Now, if you want to learn more about Avida, you could turn to Carl Zimmer's excellent piece in Discover. Here's one of my favorite passages:
One of the hallmarks of life is its ability to evolve around our best efforts to control it. Antibiotics, for example, were once considered a magic bullet that would eradicate infectious diseases. In just a few decades, bacteria have evolved an arsenal of defenses that make many antibiotics useless.
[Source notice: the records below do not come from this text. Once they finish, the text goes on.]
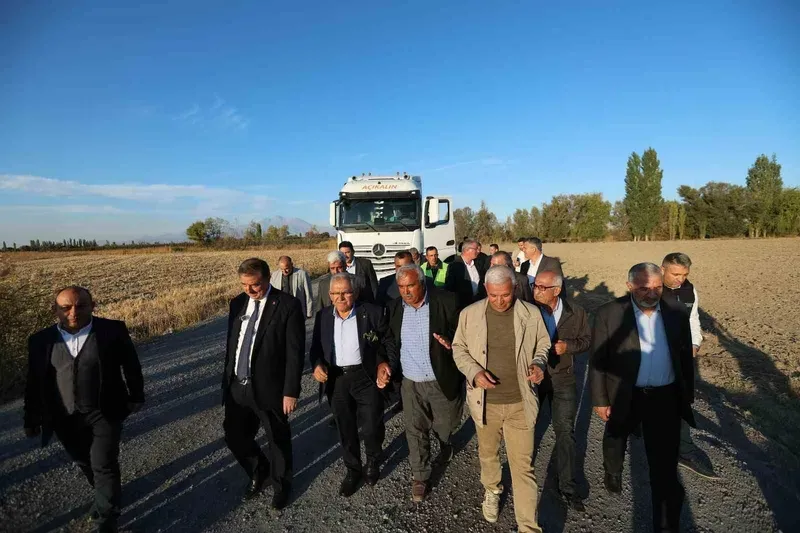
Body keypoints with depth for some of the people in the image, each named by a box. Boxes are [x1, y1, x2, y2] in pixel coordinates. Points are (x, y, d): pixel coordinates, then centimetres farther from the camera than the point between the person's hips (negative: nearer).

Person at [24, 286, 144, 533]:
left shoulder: (113, 331, -13)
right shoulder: (41, 340, -4)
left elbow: (131, 365, -3)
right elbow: (35, 382, 4)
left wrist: (135, 397, 3)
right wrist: (32, 419, 8)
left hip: (105, 413, -3)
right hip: (65, 418, 4)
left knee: (104, 465, 0)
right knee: (84, 462, 20)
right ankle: (105, 495, 45)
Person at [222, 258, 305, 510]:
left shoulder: (288, 305, -14)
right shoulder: (238, 303, 3)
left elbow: (295, 352, -15)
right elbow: (231, 344, 11)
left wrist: (291, 390, -16)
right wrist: (227, 379, 12)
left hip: (269, 388, -5)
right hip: (237, 386, 5)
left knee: (278, 440, 13)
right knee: (235, 437, 16)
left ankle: (281, 485, 40)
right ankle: (259, 471, 46)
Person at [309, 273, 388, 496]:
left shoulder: (372, 312, -8)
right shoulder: (323, 316, 3)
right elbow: (316, 347, 8)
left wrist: (384, 364, -18)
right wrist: (317, 364, -11)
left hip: (366, 377, -3)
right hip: (336, 380, 3)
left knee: (372, 428, 6)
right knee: (345, 430, 16)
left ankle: (373, 462, 37)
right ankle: (353, 469, 38)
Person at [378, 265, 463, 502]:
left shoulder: (446, 301, -14)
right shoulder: (394, 308, -1)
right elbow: (390, 341, 7)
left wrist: (452, 342, -26)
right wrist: (385, 364, -8)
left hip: (442, 381, -2)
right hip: (411, 384, 2)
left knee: (444, 426, 17)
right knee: (415, 432, 9)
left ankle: (445, 447, 52)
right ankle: (420, 476, 30)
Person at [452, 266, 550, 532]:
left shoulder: (531, 314, -8)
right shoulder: (470, 314, -9)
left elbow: (543, 344, 6)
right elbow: (459, 349, 1)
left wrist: (539, 364, -15)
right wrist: (474, 372, -17)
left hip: (520, 403, -1)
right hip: (485, 401, 2)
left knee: (523, 467, 4)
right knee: (487, 454, 24)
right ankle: (491, 490, 54)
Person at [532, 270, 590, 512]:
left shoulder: (576, 313, -10)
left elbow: (586, 339, 1)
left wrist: (568, 346, -16)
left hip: (562, 378, 1)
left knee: (565, 431, 7)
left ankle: (567, 486, 23)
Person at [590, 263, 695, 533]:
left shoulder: (676, 314, -4)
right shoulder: (609, 314, -14)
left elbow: (685, 357, 7)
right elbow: (598, 360, -10)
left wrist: (687, 395, 11)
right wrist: (600, 400, -8)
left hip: (665, 399, 1)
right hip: (623, 396, -1)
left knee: (665, 465, 6)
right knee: (615, 439, 25)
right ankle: (613, 472, 58)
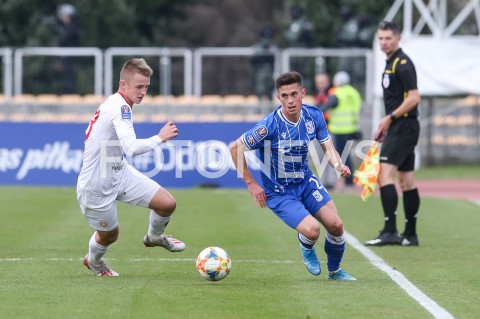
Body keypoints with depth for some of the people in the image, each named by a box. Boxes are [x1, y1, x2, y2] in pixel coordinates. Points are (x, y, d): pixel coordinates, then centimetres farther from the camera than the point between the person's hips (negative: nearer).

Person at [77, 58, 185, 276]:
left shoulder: (114, 104, 4)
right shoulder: (120, 107, -27)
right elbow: (132, 147, -40)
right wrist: (160, 138, -27)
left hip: (120, 173, 9)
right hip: (96, 188, -9)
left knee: (167, 204, -2)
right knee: (109, 235, 12)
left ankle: (154, 236, 30)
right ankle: (93, 260, 47)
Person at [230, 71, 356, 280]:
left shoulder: (314, 116, -8)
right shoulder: (270, 125, -24)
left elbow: (328, 148, -1)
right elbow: (235, 149, -17)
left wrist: (339, 165, -24)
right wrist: (251, 184, -15)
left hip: (306, 182, 5)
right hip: (279, 192, -5)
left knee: (336, 225, -7)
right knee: (312, 230, -23)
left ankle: (334, 271, 22)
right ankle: (307, 250, 16)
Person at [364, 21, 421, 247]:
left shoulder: (403, 63, -12)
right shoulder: (391, 63, 17)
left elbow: (414, 98, -19)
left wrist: (390, 118, -17)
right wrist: (385, 126, 18)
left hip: (404, 127, -10)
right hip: (399, 127, 10)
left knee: (384, 174, -17)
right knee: (406, 180, 11)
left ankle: (390, 231, -22)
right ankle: (410, 235, 14)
Ofria has been finding that digital organisms have a way of outwitting him as well. Not long ago, he decided to see what would happen if he stopped digital organisms from adapting. Whenever an organism mutated, he would run it through a special test to see whether the mutation was beneficial. If it was, he killed the organism off. "You'd think that would turn off any further adaptation," he says. Instead, the digital organisms kept evolving. They learned to process information in new ways and were able to replicate faster. It took a while for Ofria to realize that they had tricked him. They had evolved a way to tell when Ofria was testing them by looking at the numbers he fed them. As soon as they recognized they were being tested, they stopped processing numbers. "If it was a test environment, they said, 'Let's play dead,'" says Ofria. "There's this thing coming to kill them, and so they avoid it and go on with their lives."

This is yet another example of what has been called Leslie Orgel's Second Law: "Evolution is smarter than you are".